Segment Start: Exercise text
The try_run() command compiles and runs a test program at configure-time. This is useful for detecting runtime characteristics like endianness, type sizes, or library behavior:

try_run(RUN_RESULT COMPILE_RESULT
    ${CMAKE_BINARY_DIR}/try_run
    ${CMAKE_SOURCE_DIR}/cmake/checks/check_endian.cpp
    RUN_OUTPUT_VARIABLE ENDIAN_OUTPUT
)

if(COMPILE_RESULT AND RUN_RESULT EQUAL 0)
    message(STATUS "Endianness: ${ENDIAN_OUTPUT}")
endif()

Cross-Compilation Caveats

When cross-compiling, try_run() cannot execute the compiled binary on the host machine (it's built for a different architecture). CMake handles this with a try-run results file:

Cross-Compilation Warning: try_run() will fail during cross-compilation unless you provide pre-cached results via -C TryRunResults.cmake. For portable projects, prefer try_compile() over try_run() wherever possible.
# For cross-compilation, cache the results:
# In TryRunResults.cmake:
set(ENDIAN_RUN_RESULT 0 CACHE STRING "")
set(ENDIAN_RUN_OUTPUT "little" CACHE STRING "")

# Then configure with:
# cmake -S . -B build -DCMAKE_TOOLCHAIN_FILE=arm.cmake -C TryRunResults.cmake

add_custom_command (OUTPUT Form)

The add_custom_command(OUTPUT ...) form generates files at build-time. Unlike execute_process(), these commands don't run during configuration — they produce rules in the build system that fire only when their outputs are needed:

cmake_minimum_required(VERSION 3.20)
project(CodeGen CXX)

# Generate a header from a template at BUILD time
add_custom_command(
    OUTPUT ${CMAKE_BINARY_DIR}/generated/config_report.h
    COMMAND ${CMAKE_COMMAND} -E make_directory ${CMAKE_BINARY_DIR}/generated
    COMMAND python3 ${CMAKE_SOURCE_DIR}/scripts/gen_config.py
        --output ${CMAKE_BINARY_DIR}/generated/config_report.h
    DEPENDS ${CMAKE_SOURCE_DIR}/scripts/gen_config.py
    COMMENT "Generating config_report.h"
Segment End: Exercise text
Segment Start: Entries supplied
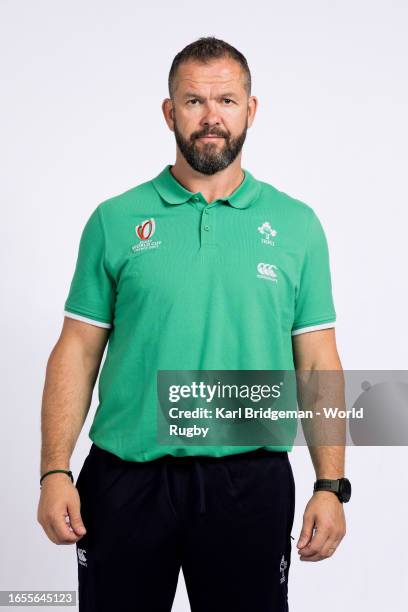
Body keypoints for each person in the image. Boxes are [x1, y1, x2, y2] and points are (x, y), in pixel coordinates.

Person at [37, 36, 349, 612]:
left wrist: (331, 486)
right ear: (168, 111)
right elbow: (78, 350)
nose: (211, 118)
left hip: (248, 482)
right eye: (193, 102)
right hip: (125, 480)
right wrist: (54, 470)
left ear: (251, 110)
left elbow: (317, 362)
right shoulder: (116, 219)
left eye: (227, 101)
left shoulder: (297, 225)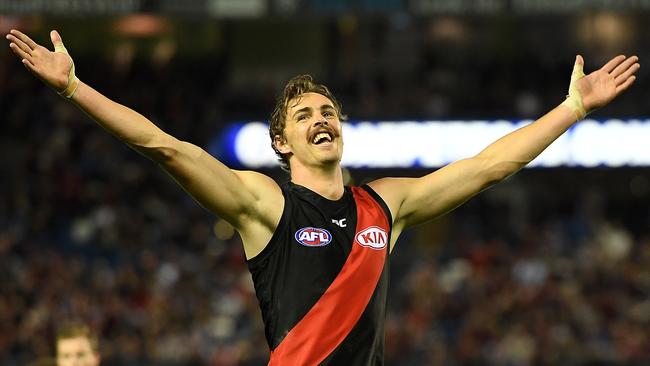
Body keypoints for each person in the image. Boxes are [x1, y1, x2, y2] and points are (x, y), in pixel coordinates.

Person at [5, 29, 639, 365]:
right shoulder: (264, 205)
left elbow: (489, 166)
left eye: (329, 109)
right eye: (305, 112)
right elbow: (167, 148)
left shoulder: (386, 206)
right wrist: (75, 89)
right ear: (282, 141)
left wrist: (573, 108)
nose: (322, 116)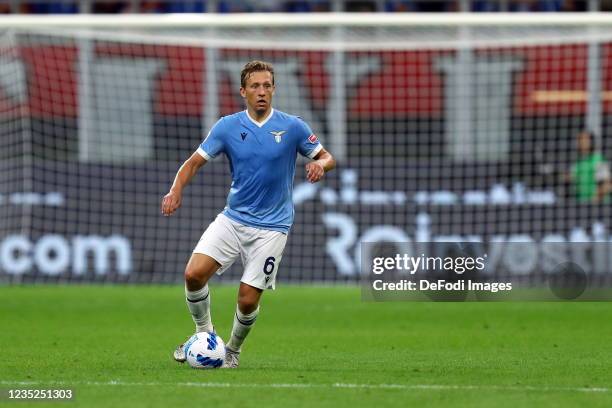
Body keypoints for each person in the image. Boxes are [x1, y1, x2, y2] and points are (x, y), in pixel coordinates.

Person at [161, 60, 336, 368]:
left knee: (247, 298)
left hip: (272, 227)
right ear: (243, 91)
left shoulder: (292, 126)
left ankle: (232, 351)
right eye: (255, 86)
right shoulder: (227, 126)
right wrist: (175, 191)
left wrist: (320, 164)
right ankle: (204, 335)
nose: (262, 92)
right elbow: (192, 163)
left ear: (274, 89)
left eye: (267, 85)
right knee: (193, 274)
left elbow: (326, 156)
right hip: (234, 218)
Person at [568, 130, 611, 203]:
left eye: (585, 139)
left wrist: (594, 200)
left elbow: (607, 185)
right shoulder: (577, 162)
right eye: (580, 139)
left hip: (598, 206)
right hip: (581, 205)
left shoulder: (598, 159)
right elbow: (571, 178)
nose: (582, 142)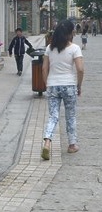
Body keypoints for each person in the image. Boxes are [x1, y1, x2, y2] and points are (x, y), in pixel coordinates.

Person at [41, 19, 84, 161]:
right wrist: (78, 85)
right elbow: (80, 69)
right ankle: (72, 145)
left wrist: (47, 84)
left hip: (53, 85)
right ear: (70, 33)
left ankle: (47, 141)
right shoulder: (75, 48)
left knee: (53, 115)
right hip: (69, 85)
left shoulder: (49, 48)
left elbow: (44, 68)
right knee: (70, 116)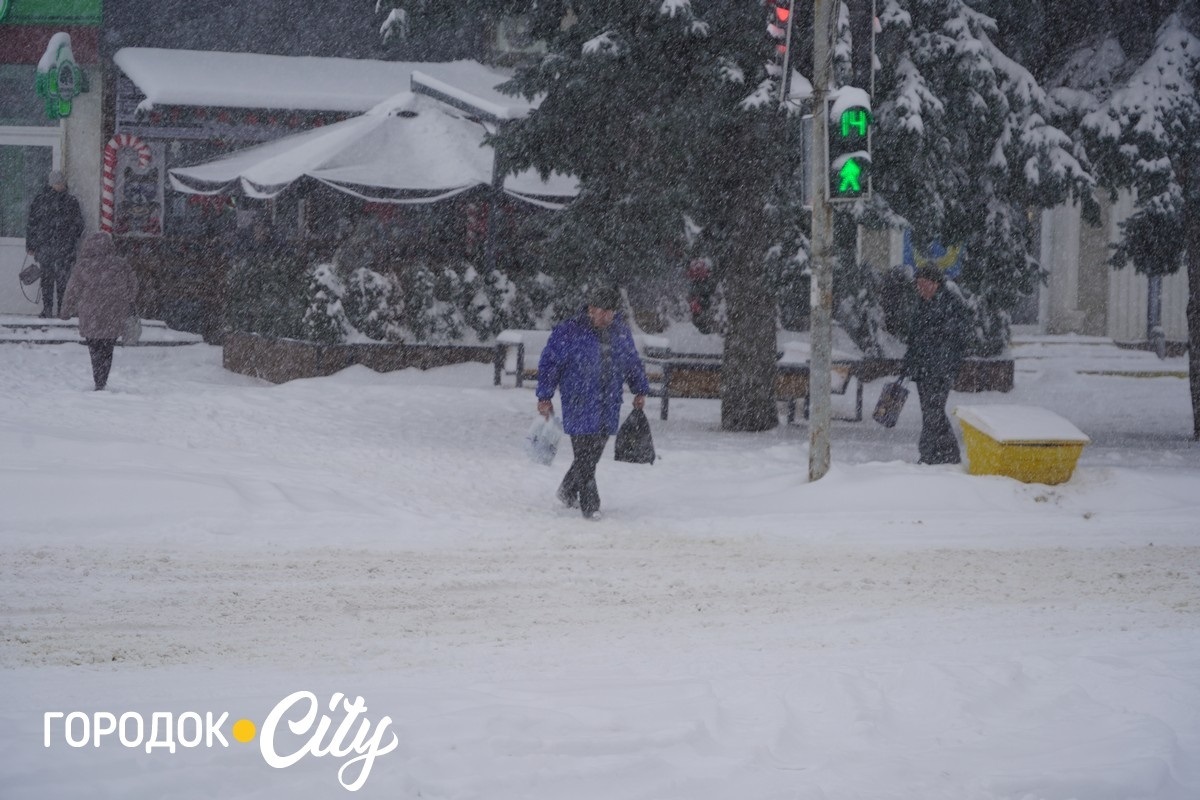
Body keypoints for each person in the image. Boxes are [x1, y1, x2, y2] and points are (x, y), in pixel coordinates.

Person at [536, 285, 651, 520]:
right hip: (578, 401)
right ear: (590, 309)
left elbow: (631, 362)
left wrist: (639, 390)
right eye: (602, 311)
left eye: (610, 312)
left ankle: (567, 490)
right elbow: (550, 364)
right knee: (584, 455)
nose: (606, 316)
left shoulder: (620, 332)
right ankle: (591, 506)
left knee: (592, 454)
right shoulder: (569, 331)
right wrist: (544, 396)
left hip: (609, 402)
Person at [903, 265, 972, 465]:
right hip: (923, 369)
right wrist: (909, 361)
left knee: (933, 411)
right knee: (931, 412)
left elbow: (959, 337)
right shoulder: (921, 304)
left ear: (935, 283)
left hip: (941, 369)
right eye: (918, 284)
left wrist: (945, 360)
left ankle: (928, 455)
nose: (920, 288)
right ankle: (948, 453)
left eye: (924, 283)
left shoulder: (950, 303)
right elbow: (915, 337)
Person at [60, 233, 139, 391]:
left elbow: (72, 290)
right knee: (108, 349)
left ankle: (98, 380)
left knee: (94, 349)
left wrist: (66, 310)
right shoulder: (120, 264)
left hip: (91, 315)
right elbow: (133, 286)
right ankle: (103, 379)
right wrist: (125, 299)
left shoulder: (83, 266)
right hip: (113, 314)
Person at [26, 169, 85, 318]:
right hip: (48, 248)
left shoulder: (70, 201)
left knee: (62, 281)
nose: (60, 185)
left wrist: (70, 236)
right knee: (47, 280)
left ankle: (61, 310)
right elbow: (32, 224)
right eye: (58, 182)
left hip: (62, 249)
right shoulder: (41, 201)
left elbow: (79, 225)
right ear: (51, 184)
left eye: (61, 182)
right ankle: (48, 309)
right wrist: (31, 245)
Segment End: Entries supplied
> [Using the information]
**A)** According to the CMake text, what must be supplied for try_run() to avoid failing during cross-compilation?
**B)** Continue the CMake text from the point where it stops.

> [Outputs for the tasks]
**A)** Pre-cached results provided via -C TryRunResults.cmake.

**B)**
    VERBATIM
)

add_executable(myapp src/main.cpp ${CMAKE_BINARY_DIR}/generated/config_report.h)
target_include_directories(myapp PRIVATE ${CMAKE_BINARY_DIR}/generated)

The DEPENDS Keyword

The DEPENDS keyword is crucial — it tells the build system to re-run the custom command when any dependency changes:

# DEPENDS on a file: rebuild when input changes
add_custom_command(
    OUTPUT ${CMAKE_BINARY_DIR}/messages.pb.h ${CMAKE_BINARY_DIR}/messages.pb.cc
    COMMAND protoc --cpp_out=${CMAKE_BINARY_DIR}
        -I${CMAKE_SOURCE_DIR}/proto
        ${CMAKE_SOURCE_DIR}/proto/messages.proto
    DEPENDS ${CMAKE_SOURCE_DIR}/proto/messages.proto
    COMMENT "Running protoc on messages.proto"
    VERBATIM
)

# DEPENDS on a target: rebuild when that target is rebuilt
add_custom_command(
    OUTPUT ${CMAKE_BINARY_DIR}/checksum.txt
    COMMAND ${CMAKE_COMMAND} -E sha256sum $<TARGET_FILE:myapp>
        > ${CMAKE_BINARY_DIR}/checksum.txt
    DEPENDS myapp
    COMMENT "Computing checksum of myapp"
    VERBATIM
)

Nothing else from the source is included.